OMAC, for the sadly uninitiated, is an acronym for One Man Army Corps, one of Jack Kirby’s creations for DC during his run there in the 1970s. It’s separate from the Fourth World, but set in a dystrophic future. As the cover screams, “A startling look into…the world that’s coming!” The story opens with OMAC destroying a factory that manufactures people, or at least human looking robot type things. The rest of the issue gives a little insight into what OMAC’s world is like and how he was changed from meek and mild Buddy Blank to the powerful OMAC.

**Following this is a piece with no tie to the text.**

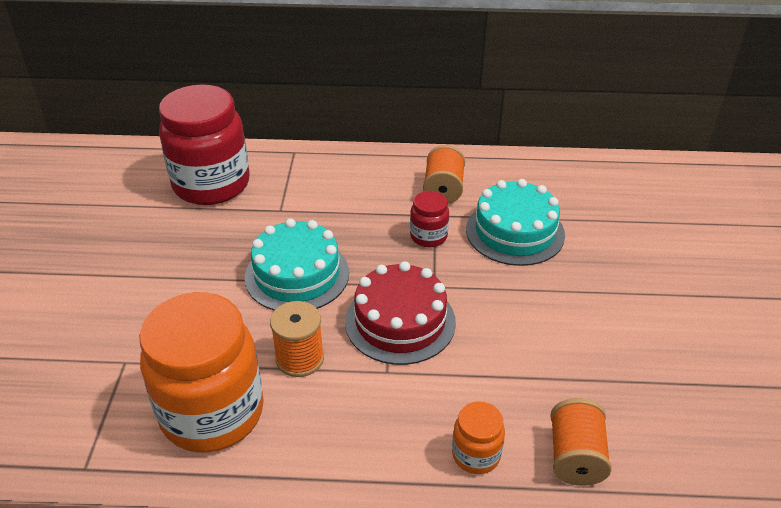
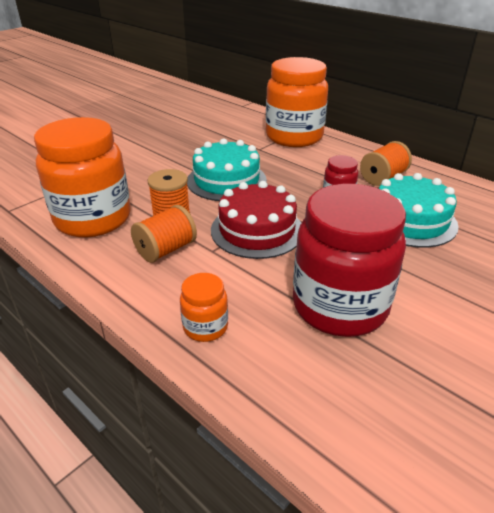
camera: 40 degrees right, 5 degrees down
(211, 184) = (237, 125): red jar -> red jar (339, 306)
(299, 173) = (294, 137): none -> orange jar
(575, 456) = (277, 375): orange spool -> orange spool (166, 250)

Although the entire story is only 20 pages long, it’s a decent origin story, albeit fairly typical among super-heroes; meek, mild, put-upon guy who gets pushed around by bullies is given fantastic power by an entity unknown to him and chooses to uses those powers for good. Sound familiar? I thought so. The rest of the story is pretty interesting, and considering this is the early 70s, fairly progressive for comic book story telling with some of the concepts Kirby tries to put forward in this issue. Of course OMAC wasn’t well received at the time, which is unfortunate, but I think comic fans have been looking at the title more favorably in recent years. For the issues I’ve read, including this one, OMAC is turning into one of the titles I really enjoy reading. The lead character, is a bit crazy looking with the blue Mohawk, multi-colored costume and giant eye on his chest, but I do find the overall story very intriguing. It helps I’m also a big fan of stories like Orwell’s classic 1984.
One note of criticism I can’t ignore is the cover. Seriously? That’s a lousy cover, especially for a first issue. There is more text than art which has always struck me as unnecessary on comic book covers; let the art draw in the potential reader. Admittedly in this case the tiny figure of OMAC tossing a box with a woman’s face, hands and legs toward the reader isn’t very compelling, but we all know Kirby was capable of some incredible cover art. Just look at Mister Miracle #1 from the same time period as OMAC.
Cover aside, I dig OMAC and hope I find the remaining handful of issues I’m missing to round out the series.